## TASK DESCRIPTION
The word "test" turns up on some lines of this data; say how many, and give no other text.

## RAW DATA
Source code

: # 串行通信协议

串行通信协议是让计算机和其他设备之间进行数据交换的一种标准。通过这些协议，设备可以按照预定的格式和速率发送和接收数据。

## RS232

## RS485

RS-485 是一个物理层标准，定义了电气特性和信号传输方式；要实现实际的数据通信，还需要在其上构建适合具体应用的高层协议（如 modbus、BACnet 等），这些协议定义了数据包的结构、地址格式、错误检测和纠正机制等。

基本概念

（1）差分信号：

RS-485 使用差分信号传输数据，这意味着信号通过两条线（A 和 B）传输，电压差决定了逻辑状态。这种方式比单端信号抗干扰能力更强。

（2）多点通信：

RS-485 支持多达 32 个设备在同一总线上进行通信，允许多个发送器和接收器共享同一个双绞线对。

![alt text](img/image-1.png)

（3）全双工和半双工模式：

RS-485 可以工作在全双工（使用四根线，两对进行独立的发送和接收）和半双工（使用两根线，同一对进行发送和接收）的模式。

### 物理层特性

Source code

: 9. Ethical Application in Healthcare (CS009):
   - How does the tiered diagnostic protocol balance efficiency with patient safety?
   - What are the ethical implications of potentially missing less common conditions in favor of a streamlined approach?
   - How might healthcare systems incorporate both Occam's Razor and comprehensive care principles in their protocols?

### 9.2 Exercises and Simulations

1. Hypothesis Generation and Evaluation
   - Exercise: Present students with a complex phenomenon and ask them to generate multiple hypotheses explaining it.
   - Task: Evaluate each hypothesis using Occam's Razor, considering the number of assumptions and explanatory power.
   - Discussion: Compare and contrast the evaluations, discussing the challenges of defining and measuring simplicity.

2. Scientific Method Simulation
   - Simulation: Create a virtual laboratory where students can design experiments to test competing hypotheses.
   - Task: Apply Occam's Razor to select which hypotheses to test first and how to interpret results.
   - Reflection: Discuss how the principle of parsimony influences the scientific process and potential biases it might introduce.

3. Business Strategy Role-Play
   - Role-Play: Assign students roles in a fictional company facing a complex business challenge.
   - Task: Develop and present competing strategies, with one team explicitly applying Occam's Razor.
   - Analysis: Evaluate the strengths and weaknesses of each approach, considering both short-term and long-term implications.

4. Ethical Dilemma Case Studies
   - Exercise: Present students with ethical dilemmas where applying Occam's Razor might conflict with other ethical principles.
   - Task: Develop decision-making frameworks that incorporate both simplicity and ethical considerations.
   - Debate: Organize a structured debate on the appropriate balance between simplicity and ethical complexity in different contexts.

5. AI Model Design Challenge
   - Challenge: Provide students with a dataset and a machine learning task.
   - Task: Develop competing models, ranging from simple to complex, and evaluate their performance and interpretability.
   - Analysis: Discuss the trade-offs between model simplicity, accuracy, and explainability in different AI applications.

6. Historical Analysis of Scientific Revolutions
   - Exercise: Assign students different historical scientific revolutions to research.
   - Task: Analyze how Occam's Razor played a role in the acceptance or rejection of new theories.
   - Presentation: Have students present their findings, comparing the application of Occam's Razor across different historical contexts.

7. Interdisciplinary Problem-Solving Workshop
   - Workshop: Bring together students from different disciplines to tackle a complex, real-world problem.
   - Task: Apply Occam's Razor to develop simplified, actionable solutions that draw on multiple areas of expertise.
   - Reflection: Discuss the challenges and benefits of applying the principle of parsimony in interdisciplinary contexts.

## ANSWER TO THIS PROBLEM
2